Flash SSD Operations

Nand Flash SSDs

basics

  1. Terminology in flash: banks consist of blocks; and blocks consist of pages.

    • banks/planes: consist of a large number of cells
    • blocks: size 128 KB or 256 KB
    • pages: size 4 KB
    • cell level
      • one level: store a single bit into a transistor(1/0)
      • multi-level: store two bits into different levels of charge(00/01/10/11)… etc
    • Flash-based SSDs

      • Flash translation layer(FTL)
      • Logical block address(LBA)
  2. basic flash operations

    • Read(a page)
    • Erase(a block)
    • Program(a page)
  3. Page has state: INVALID, ERASED, VALID

  4. raw flash performance

    • device property: a page can be written until the entire block first be erased.
    • Given above property: program-erase cycle
      1. latency: we should move data that is about to be erased to another place.
      2. Problem of reliability: wear out
  5. FTL organization

    • direct mapped: an operation to logical page N is mapped to physical page N.
      • Bad: causing the flash constantly overwritten and worn out eventually
    • log structured: in-memory mapping table
      • Good:use logging to speedup recovery

performance

Performance problem:

  1. Flash operation: erase >> program(10*) >> read (10*)

    • How to improve:
      1. parallel
      2. reduce write amplification
  2. garbage collection(Log-structured FTL): old versions of data takes over the space.
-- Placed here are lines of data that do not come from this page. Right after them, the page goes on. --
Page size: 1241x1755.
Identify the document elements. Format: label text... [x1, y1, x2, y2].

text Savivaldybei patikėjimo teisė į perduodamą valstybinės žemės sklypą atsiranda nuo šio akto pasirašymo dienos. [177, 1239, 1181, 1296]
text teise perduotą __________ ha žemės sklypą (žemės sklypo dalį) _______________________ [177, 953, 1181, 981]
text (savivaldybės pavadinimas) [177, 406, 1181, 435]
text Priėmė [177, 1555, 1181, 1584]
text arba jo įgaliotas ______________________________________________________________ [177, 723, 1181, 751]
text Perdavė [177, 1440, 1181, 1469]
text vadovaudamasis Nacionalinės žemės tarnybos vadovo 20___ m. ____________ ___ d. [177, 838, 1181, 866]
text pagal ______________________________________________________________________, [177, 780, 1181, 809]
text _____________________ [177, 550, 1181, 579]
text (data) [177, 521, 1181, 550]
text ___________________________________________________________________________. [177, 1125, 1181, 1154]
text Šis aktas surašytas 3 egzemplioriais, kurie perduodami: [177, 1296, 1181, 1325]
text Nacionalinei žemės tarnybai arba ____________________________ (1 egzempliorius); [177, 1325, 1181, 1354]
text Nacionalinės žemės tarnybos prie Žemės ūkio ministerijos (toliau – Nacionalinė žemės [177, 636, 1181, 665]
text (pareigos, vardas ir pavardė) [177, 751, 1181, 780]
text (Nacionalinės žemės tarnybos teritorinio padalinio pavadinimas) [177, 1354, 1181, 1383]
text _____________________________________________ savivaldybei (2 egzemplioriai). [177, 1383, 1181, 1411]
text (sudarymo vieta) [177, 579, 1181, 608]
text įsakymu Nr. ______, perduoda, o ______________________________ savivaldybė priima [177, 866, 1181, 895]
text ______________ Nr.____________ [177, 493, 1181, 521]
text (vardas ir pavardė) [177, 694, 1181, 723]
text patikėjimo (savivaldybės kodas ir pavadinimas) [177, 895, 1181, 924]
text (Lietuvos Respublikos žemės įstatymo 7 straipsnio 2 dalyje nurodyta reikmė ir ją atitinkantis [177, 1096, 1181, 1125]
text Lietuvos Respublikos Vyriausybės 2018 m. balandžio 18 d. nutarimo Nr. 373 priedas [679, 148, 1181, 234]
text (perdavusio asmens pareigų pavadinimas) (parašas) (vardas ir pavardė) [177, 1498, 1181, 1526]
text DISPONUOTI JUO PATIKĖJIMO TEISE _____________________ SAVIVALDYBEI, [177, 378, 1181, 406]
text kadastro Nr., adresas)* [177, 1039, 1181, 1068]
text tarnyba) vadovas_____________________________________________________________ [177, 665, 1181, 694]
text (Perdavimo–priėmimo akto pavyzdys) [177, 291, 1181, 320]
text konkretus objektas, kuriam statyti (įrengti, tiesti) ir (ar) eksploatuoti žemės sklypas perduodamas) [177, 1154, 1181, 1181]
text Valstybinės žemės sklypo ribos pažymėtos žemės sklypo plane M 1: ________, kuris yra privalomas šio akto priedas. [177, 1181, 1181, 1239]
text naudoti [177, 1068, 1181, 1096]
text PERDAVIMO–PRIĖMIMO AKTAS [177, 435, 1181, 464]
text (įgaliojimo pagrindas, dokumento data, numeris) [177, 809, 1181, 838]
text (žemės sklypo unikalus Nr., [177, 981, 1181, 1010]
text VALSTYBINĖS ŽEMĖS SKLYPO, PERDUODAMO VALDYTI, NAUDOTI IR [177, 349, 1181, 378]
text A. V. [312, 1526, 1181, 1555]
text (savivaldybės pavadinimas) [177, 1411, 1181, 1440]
    Overwritten -> garbage data -> data migration

  3. high cost of in-memory mapping table(Log-structured FTL)

Riliability problem:

  1. Wear out

    (Head crash in mechanical disk in contrast)

    • wear leveling: spread writes across the blocks evenly
  2. Disturbance: When accessing a page within a flash, some bits can get flipped in neighboring pages.

    • sequential programming: write pages in order can reduce the disturbance.

garbage collection

mapping table

wear leveling

Disk drive modeling

os view of storage device: linear array of logical blocks.